Get it off me! Get it off me!
Sometimes the mind plays tricks on you.
Especially - and studies will back me up on this - if you're a really smart person with a vivid imagination.
This type of person will, for example, become more frightened while watching a horror movie than, say, some brainless dullard who gets lost in the plot.
So, technically speaking, the smarter you are, the more active your imagination and the greater your "fear factor."
And this is not only true as it relates to movies. It's also true in your everyday, ordinary, regular, day-to-day life experiences.
As I have previously mentioned in other writings, we have a couple of cats at our house. We keep two little bowls of dry cat food in the mud room so they'll have something to munch on between feedings. In the closet at the end of the mud room is kept a large (18-lb.) bag of dry cat food and in the bag is kept a little plastic cup used to scoop the food out.
The bag is ALWAYS in the same place and the little plastic cup is ALWAYS INSIDE the bag, so usually I don't even open the closet door all the way - I just open the door a little and feel for the hole in the top of the bag and reach inside it until I find the cup and then scoop it full of food.
I do this all the time. However, my wife occasionally places things in certain locations where they've never been before and this almost always results in great angst on my part.
The other day I went to the closet to perform this routine task. I cracked the door open and reached inside to feel for the cat food bag.

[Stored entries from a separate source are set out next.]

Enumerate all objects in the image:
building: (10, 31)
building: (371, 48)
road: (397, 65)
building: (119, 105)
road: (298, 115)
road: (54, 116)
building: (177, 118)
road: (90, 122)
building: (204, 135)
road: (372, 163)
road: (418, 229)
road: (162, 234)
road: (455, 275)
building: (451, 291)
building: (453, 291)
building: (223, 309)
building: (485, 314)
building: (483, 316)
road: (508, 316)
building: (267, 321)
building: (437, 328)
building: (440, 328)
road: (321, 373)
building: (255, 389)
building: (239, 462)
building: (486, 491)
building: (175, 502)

At some point between this time and the last time I performed this task, my wife had placed one of those Swiffer duster things (it's sort of like a feather duster, only softer and more fuzzy) in the closet on top of the cat food bag.
So instead of the familiar feel of the top of the cat food bag, there was this very furry and somewhat lifelike entity into which my hand suddenly disappeared.
Well sir, try to imagine what went through my mind.
"IT'S A RACCOON!" my over-active imagination screamed at me. "IT'S A RACCOON THAT HAS SOMEHOW GOTTEN INTO THE CLOSET FROM UNDER THE HOUSE AND IT'S PROBABLY RABID AND AT ANY SECOND IT'S GOING TO CLAMP IT'S RAZOR-LIKE TEETH ONTO YOUR HAND AND THEN YOU ARE SO DEAD MISTER!"
Well, I did what any normal, rational, calm and collected adult human being would do in a case like that.
I screamed like a little girl.
YAA-AAA-RRR-GGG-HHH! AAAHHH! AAAHHH!
I jerked my hand out of there and the duster thing somehow got stuck between my fingers so here I went running outside (JUST IN CASE IT WAS A RACCOON, IT MIGHT SEE THE TREES AND REALIZE IT WAS BEING SET FREE AND LET GO OF MY HAND AND RUN OFF AND MAYBE I WOULD SURVIVE AND MAYBE THE DOCTORS COULD SAVE MY HAND - THEY'RE DOING WONDERFUL THINGS THESE DAYS WITH RECONSTRUCTIVE SURGERY).
So here I went a running and a screaming and a trying to beat that duster thing off the end of my arm with my free hand.
I ain't lying y'all. That danged thing nearly scared me to death.
Fear is a powerful thing.
I was flipping through the TV channels Sunday night and the movie "Cujo" was on and I hit the button on the remote that makes the TV display a brief description of the movie. It said, "bitten by a rabid bat, a huge dog traps a Maine woman and her young son in their Ford Pinto."
WOW! HOW SCARY WOULD THAT BE?
That would be way more frightening than, say, thinking you were being eaten alive by a rabid raccoon.
Imagine the horror. Trapped in a Ford Pinto. GULP!
Gives me cold chills just thinking about it.